In 2010, she was asked by Goodheart-Willcox, a textbook publisher in Chicago, to create a supplementary financial workbook for high school students that could be used in any curriculum. Becoming Money $mart was published in 2011. It is a hands-on simulation with problems, internet activities, and very practical information that everyone needs to know. It includes pay cheques and deductions, budgeting, insurance, loans, paying for higher education, and sound advice for investing for the future. Goodheart-Willcox actually flew her to Texas right after the book was published to lead two in-service programmes for Dallas teachers. What an awesome experience that was! Becoming Money $mart is on JumpStart’s recommended list and has an exceptional rating from the Stockton College Center for Economic and Financial Literacy. The greatest thing about this book is that she is able to reach so many more students during her retirement than she ever did while she was teaching! It is so exciting, but a tremendous responsibility.

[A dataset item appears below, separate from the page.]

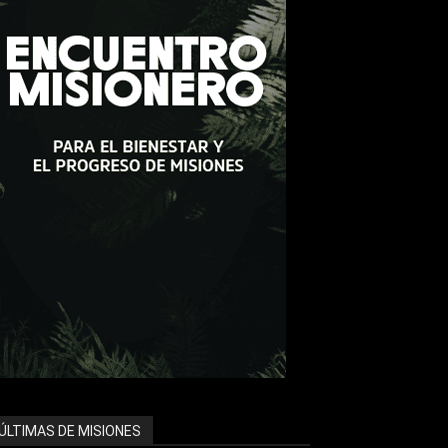
ÚLTIMAS DE MISIONES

She has been on the Financial Services Skills Standards testing committee for the Kentucky Department of Education writing state test questions. Currently, she is working part-time in an accounting office, a Money Magazine panel member, and on the advisory board of College and Beyond.
College and Beyond is a company that provides help in obtaining aid and scholarships for students to attend the college of their choice. The advisory board helps to clarify goals and improve the business itself.
She would advise a student teacher regarding entering the profession not to go in trying to be a “pal”. It is always easier to let up than to crack down after a lenient start. If you are firm and consistent, most students will respect you. Above all, show them you CARE about them.
Judi and her husband have traveled on about 20 cruises; have visited the western states and the Grand Canyon, Alaska, and Hawaii; and have rental condos in Pigeon Forge, TN. There are many places still in the U.S.A. where she would like to visit. She is active in her church and volunteers for projects to help those less fortunate than she is. Since her three children and five grandchildren live within ten miles, she is fortunate that she is able to see them often, and to enjoy babysitting when she is needed.